Tuesday, May 17, 2011

Problem Solving & Functional Fixidness

    A problem is any situation that differs from a desired goal. There are well-defined goals and abstract goals. Well-defined goals have a clearly defined given state, a finite set of operators (rules), and a clear goal state. Ill-defined problems do not have specific states, rules or in certain situations clear goals. The Gestalt Principle is one way that problems can be solved it is a systematic problem solving that involves restructuring and representing the information in a different way. Insight is different that productive problem solving, which just reproduces past problem solving, instead it is a product of new and non-obvious sudden problem solving. When objects are presented in a way that displays their traditional function it makes insight much harder as is seen with the match box example. This and the water-jug task show the effects of functional fixidness and mental sets.
    There are general problem solving strategies and domain general strategies. The first type of general problem solving was studied by Herbert Simon through his work with computer problem solving demonstrated that every problem is composed of initial, intermediate and goal states. The intermediate state is search or how we navigate from the initial and goal states. This intermediate state or search can be organized or it can be trial and error. One type of problem solving is a means-end analysis which finding a way to see what means lead to an end, with in this strategy sub-goals maybe used to reach the end goal. Sometimes working backward from the end shows possible sub-goals which allow us to the solve the problem. Analogies are another general problem solving strategy in which we describe similar structures and interconnect them to clarify and explain certain situations, but these are not overly generalizable and are often used by experts. Analogical problem solving depends on noticing an analogical connection, mapping the corresponding parts of the two problems, and applying the mapping to generate a parallel solution to the target problem. Schema are another way to conceptualize problems, but they are not a fool proof way to solve problems. Experts on the other hand know more about their field, they organize the problems differently, and they spend more time analyzing the problems. Chase and Simon showed that experts know more as they found that experts are able to reproduce the positions of the chess pieces on the chessboards better than novices, but only when they were actual game positions. Others have shown that experts organize their data differently. It has also been shown that physics professors and students group problems based on different criteria. The professors grouped them based on their deep structure and the students grouped them on more basic features.  Experts also spend more time working on a problem.

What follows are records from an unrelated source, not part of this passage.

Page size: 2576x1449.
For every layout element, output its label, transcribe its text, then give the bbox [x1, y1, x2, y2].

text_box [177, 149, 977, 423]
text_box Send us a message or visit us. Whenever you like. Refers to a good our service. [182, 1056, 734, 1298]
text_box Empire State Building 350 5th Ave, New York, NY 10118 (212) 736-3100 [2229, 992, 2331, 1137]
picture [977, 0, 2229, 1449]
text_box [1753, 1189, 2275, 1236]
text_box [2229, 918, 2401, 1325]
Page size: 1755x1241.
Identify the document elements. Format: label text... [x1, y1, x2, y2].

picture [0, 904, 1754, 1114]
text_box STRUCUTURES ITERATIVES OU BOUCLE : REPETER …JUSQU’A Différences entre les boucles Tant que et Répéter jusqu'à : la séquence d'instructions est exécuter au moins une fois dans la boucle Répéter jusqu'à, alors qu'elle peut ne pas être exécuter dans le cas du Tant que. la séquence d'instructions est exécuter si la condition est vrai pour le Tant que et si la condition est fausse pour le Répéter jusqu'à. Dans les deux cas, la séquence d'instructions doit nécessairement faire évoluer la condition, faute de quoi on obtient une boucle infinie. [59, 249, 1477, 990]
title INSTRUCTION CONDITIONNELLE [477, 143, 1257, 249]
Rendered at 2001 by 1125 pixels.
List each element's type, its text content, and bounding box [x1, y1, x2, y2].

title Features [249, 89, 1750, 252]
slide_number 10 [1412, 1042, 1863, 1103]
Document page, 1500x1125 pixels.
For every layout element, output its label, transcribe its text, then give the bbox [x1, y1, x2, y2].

    In the article Functional Fixedness in a Technologically Sparse Culture, German and Barrett explored the role of function fixedness in a low technology culture. Human created objects are generally represented in the brain by the artifacts' mechanical properties, design, purpose or function. We represent them by the goals we have when we use that object. We have different knowledge about artifacts that we do about natural objects, specifically we know more about their specific purpose/design, their mechanical properties, and their goals for use. Studies show that by 6 years old we begin represent objects in our mind by their function. With these classifications come functional fixedness, this causes us to solve a problem slower when the designed function is primed immediately prior to the problem than when the design function is not demonstrated. German and Barrett investigated whether functional fixedness would be observed among people exposed to fewer artifacts that are technologically simpler and that are pressed into a greater variety of uses than is typical in an industrial society. They looked to see if people in nonindustrial societies may have more bricolage or more technological flexibility, could they put unusual things together, or could they improvise better. In the experiment Shuar adolescents were randomly assigned to the function-demonstrated condition of the baseline condition. They were given two task one building a tower using and box and blocks, and one using a spoon to make a bridge. They found that those in the function-demonstration condition were slower to select the box than the baseline, but the solution time was the same. For the spoon task those in the function-demonstrated condition slower times to both select the spoon and complete the task. These results show that subjects in the nonindustrial technology sparse culture were susceptible to functional fixedness just like those in an industrial nation. These results also indicate the representation of artifacts in the mind based on there function is universal.